On 7 February 2007, Sotheby's auction house in London auctioned three Banksy works and reached the highest ever price for a Banksy work at auction of over £102,000 for his Bombing Middle England. Two of his other graffiti works, Balloon Girl and Bomb Hugger, sold for £37,200 and £31,200 respectively, which were well above their estimate prices.The following day's auction saw a further three Banksy works reach soaring prices.
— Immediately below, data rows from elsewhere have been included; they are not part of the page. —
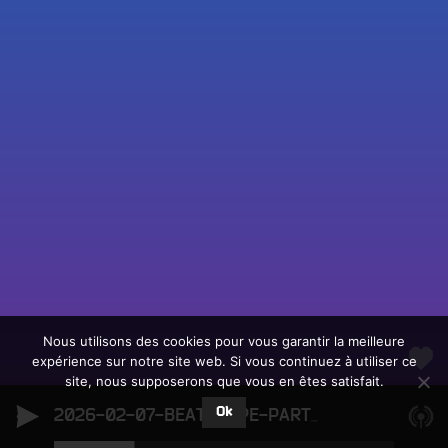
Fac
Twit
Ins
Link
Écouter le direct
You
Rechercher un titre
Nous utilisons des cookies pour vous garantir la meilleure
expérience sur notre site web. Si vous continuez à utiliser ce
Fair
Tous les programmes
site, nous supposerons que vous en êtes satisfait.
un
L
don
Ok
e
2026-02-07-BEATSCAPE-PARTIE-2
2026-02-07-
sur
c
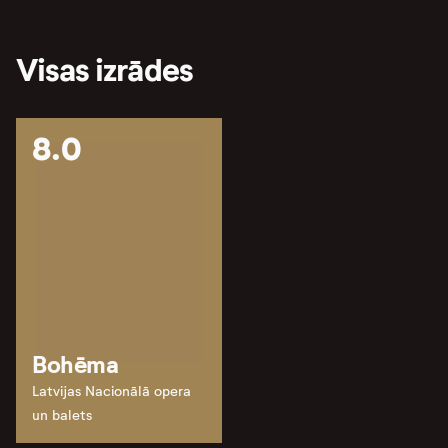
Visas izrādes
8.0
Bohēma
Latvijas Nacionālā opera
un balets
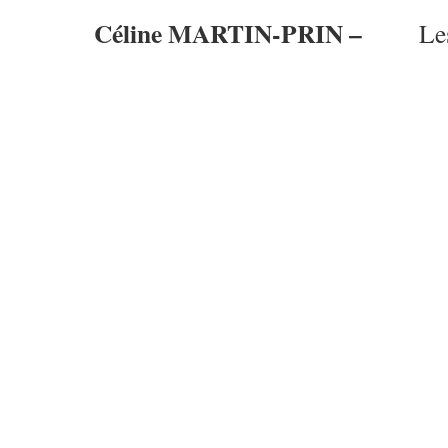
Céline MARTIN-PRIN –
Les A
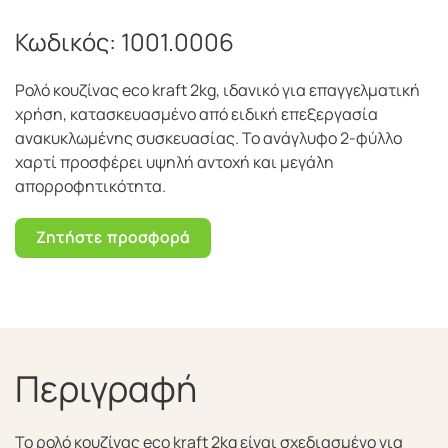
Κωδικός:
1001.0006
Ρολό κουζίνας eco kraft 2kg, ιδανικό για επαγγελματική
χρήση, κατασκευασμένο από ειδική επεξεργασία
ανακυκλωμένης συσκευασίας. Το ανάγλυφο 2-φύλλο
χαρτί προσφέρει υψηλή αντοχή και μεγάλη
απορροφητικότητα.
Ζητήστε προσφορά
Περιγραφή
Το ρολό κουζίνας eco kraft 2kg είναι σχεδιασμένο για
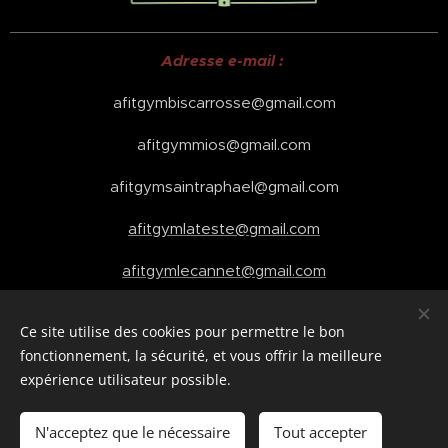
Adresse e-mail :
afitgymbiscarrosse@gmail.com
afitgymmios@gmail.com
afitgymsaintraphael@gmail.com
afitgymlateste@gmail.com
afitgymlecannet@gmail.com
Ce site utilise des cookies pour permettre le bon
fonctionnement, la sécurité, et vous offrir la meilleure
Cookies
expérience utilisateur possible.
Ajouter au panier
N'acceptez que le nécessaire
Tout accepter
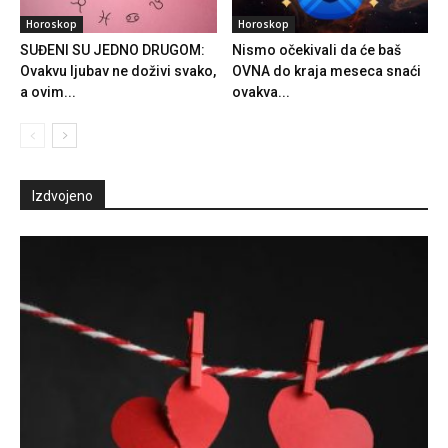
Horoskop
Horoskop
SUĐENI SU JEDNO DRUGOM:
Nismo očekivali da će baš
Ovakvu ljubav ne doživi svako,
OVNA do kraja meseca snaći
a ovim...
ovakva...
Izdvojeno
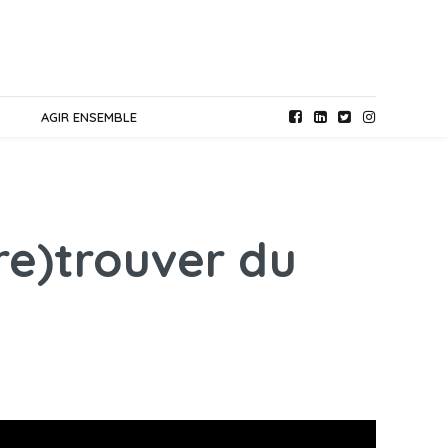
AGIR ENSEMBLE
(re)trouver du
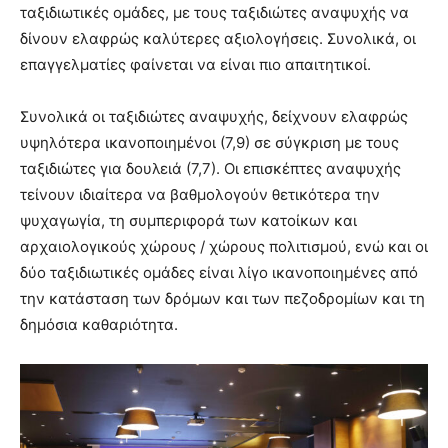
ταξιδιωτικές ομάδες, με τους ταξιδιώτες αναψυχής να
δίνουν ελαφρώς καλύτερες αξιολογήσεις. Συνολικά, οι
επαγγελματίες φαίνεται να είναι πιο απαιτητικοί.
Συνολικά οι ταξιδιώτες αναψυχής, δείχνουν ελαφρώς
υψηλότερα ικανοποιημένοι (7,9) σε σύγκριση με τους
ταξιδιώτες για δουλειά (7,7). Οι επισκέπτες αναψυχής
τείνουν ιδιαίτερα να βαθμολογούν θετικότερα την
ψυχαγωγία, τη συμπεριφορά των κατοίκων και
αρχαιολογικούς χώρους / χώρους πολιτισμού, ενώ και οι
δύο ταξιδιωτικές ομάδες είναι λίγο ικανοποιημένες από
την κατάσταση των δρόμων και των πεζοδρομίων και τη
δημόσια καθαριότητα.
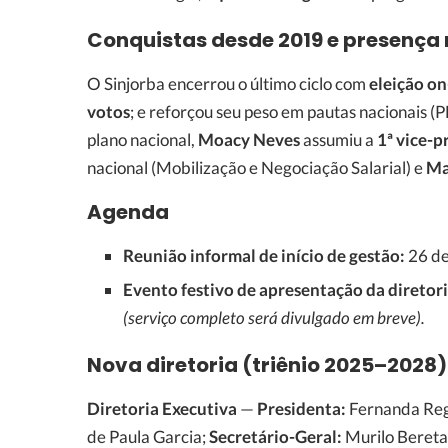
Conquistas desde 2019 e presença
O Sinjorba encerrou o último ciclo com
eleição on
votos
; e reforçou seu peso em pautas nacionais (
plano nacional,
Moacy Neves
assumiu a
1ª vice-
nacional (Mobilização e Negociação Salarial) e
Ma
Agenda
Reunião informal de início de gestão:
26 de
Evento festivo de apresentação da diretori
(serviço completo será divulgado em breve).
Nova diretoria (triênio 2025–2028)
Diretoria Executiva
—
Presidenta:
Fernanda Reg
de Paula Garcia;
Secretário-Geral:
Murilo Bereta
Ballerina With Action Man Parts reached £96,000 whilst Glory sold for £72,000 and Untitled (2004) sold for £33,600 - all three auctions sold way over expected estimates.To coincide with the second day of auctions, Banksy updated his website front home page with a new image of an auction house scene with people bidding on a picture that said, "I Can't Believe You Morons Actually Buy This Shit."
In February 2007, the owners of a house with a Banksy mural on the side in Bristol decided to sell the house through an art gallery after offers fell through because the prospective buyers wanted to remove the mural. It is listed as a mural which comes with a house attached.
A small number of his works can be seen in the movie Children of Men including a stenciled image of two policemen kissing, and another stencil of a child looking down a shop.
In April 2007, Transport for London painted over Banksy's iconic image of a scene from Quentin Tarantino's Pulp Fiction, with Samuel L Jackson and John Travolta clutching bananas instead of guns. Although the image was very popular, Transport for London claimed that the "graffiti" created a general atmosphere of neglect and social decay which in turn encourages crime.
On April 27th 2007, a new record high for the sale of Banksy's work was set with the auction of the work 'Space Girl & Bird' fetching £288,000 ($576,000), around 20 times the estimate at Bonhams of London.
Banksy has published a "manifesto" on his website. The text of the manifesto is credited as the diary entry of one Lieutenant Colonel Mervin Willett Gonin, DSO, which is exhibited in the Imperial War Museum. It describes how a shipment of lipstick to the Bergen-Belsen concentration camp immediately after its liberation at the end of World War II helped the internees regain their humanity.
21st May 2007 Banksy gained the award for Art's Greatest living Briton, Banksy as expected did not turn up to collect his award and continued with his notorious anonymous status.